As the middle age couple lounge in beach chairs, the sprightly senior citizen enjoys the company of the friendly hunk, who happens to be the angel of death.

There isn't an intermission, exactly, between Albee and Fornes' short pieces, but rather a nine-minute pause for a set change, during which actor Nicholas Bruder stands in front of the stage with a radio, occasionally changing stations.

The three characters in DROWNING are described in the text as having overgrown heads and bodies that look like potatoes. Costume designer Kaye Voyce nicely meets the unusual requirement.

Set in a café, the young Pea (Mikéah Ernest Jennings) is enamored of a photograph of a woman in a newspaper. His friend Roe (Sahr Ngaujah) insists that it's a snow drift.

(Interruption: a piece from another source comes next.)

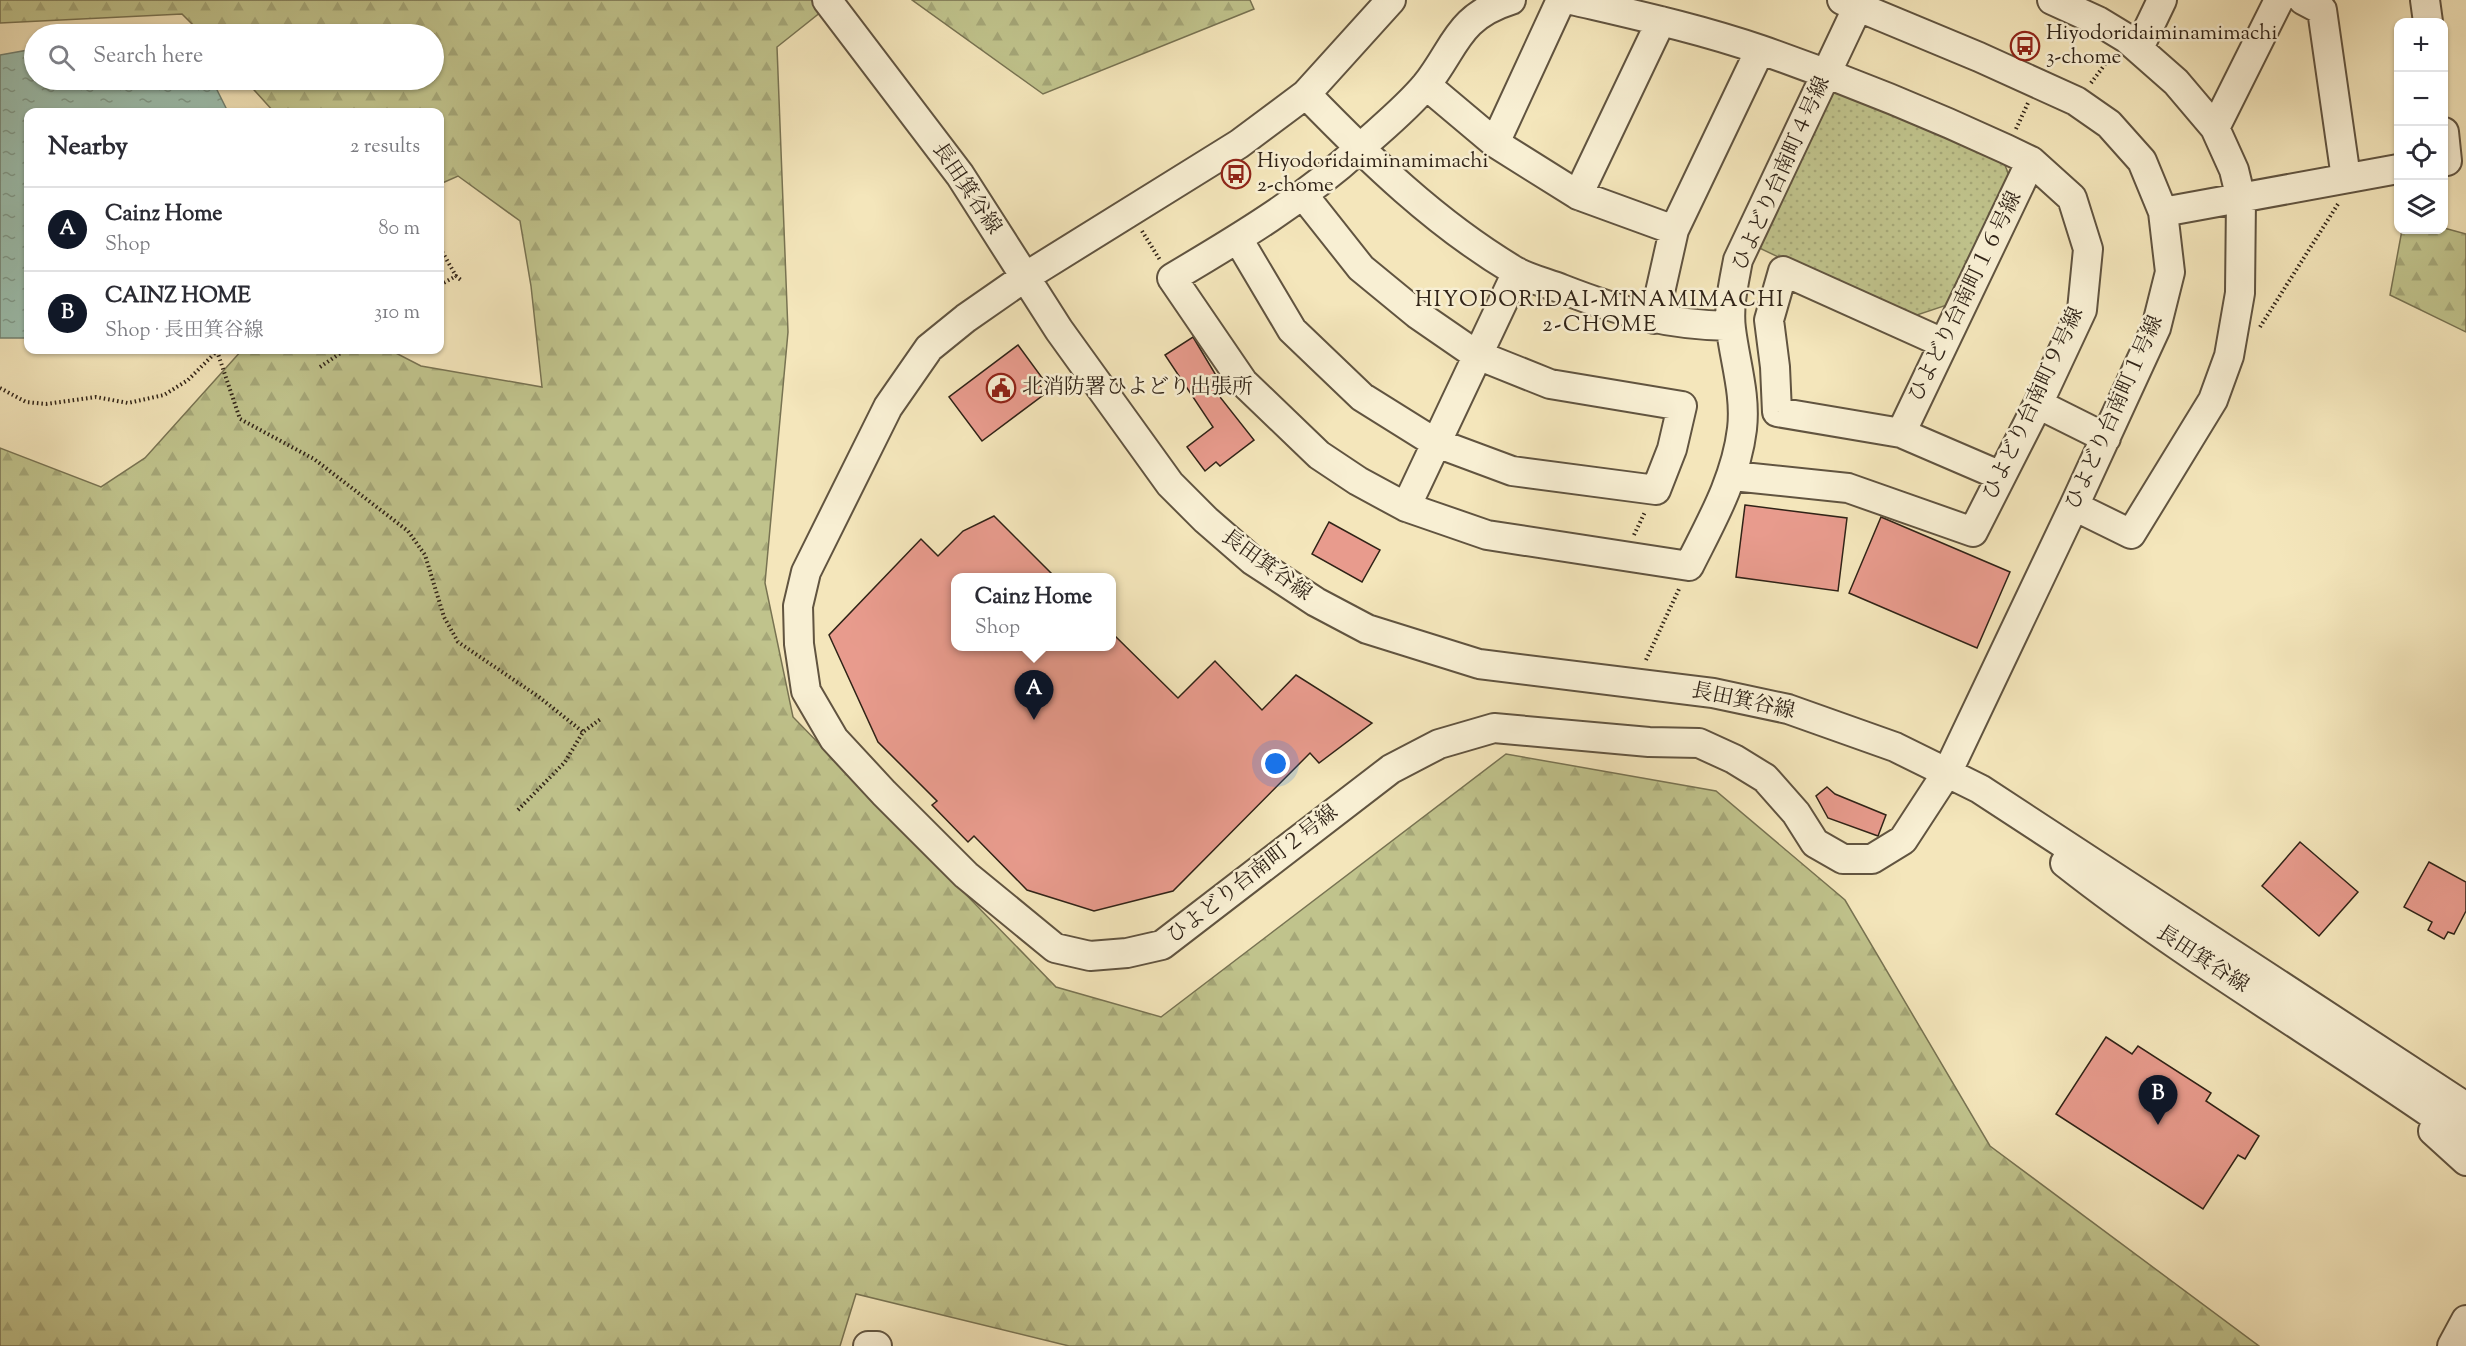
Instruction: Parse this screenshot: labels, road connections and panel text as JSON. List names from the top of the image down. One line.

They wait for the arrival of Stephen (Wood).

As the lethargically-paced play is only five pages long, the description will end here.

January LaVoy (Photo: Monique Carboni)

FUNNYHOUSE OF A NEGRO concerns the maddening thoughts of a woman named Negro-Sarah (Crystal Dickinson). She idealizes having a white mother, as represented by the regal, white-faced appearances of the Duchess of Hapsburg (January LaVoy) and Queen Victoria Regina (April Matthis) and wishes to be "pallid like Negroes on the covers of American Negro magazines."

Her self-hatred for having a black father appears in visions of Patrice Lumumba (Ngaujah), the Congo's first democratically elected prime minister, and Jesus Christ (Jennings), adored with a crown of thorns. The dramatic collage includes appearances by her white husband (Bruder) and landlady (Fraser).

Premiering in 1964, FUNNYHOUSE OF A NEGRO would be considered an early product of the male-dominated Black Arts Movement, a context that enhances appreciation for play being, at its time, a rare instance of a black woman writing about black women.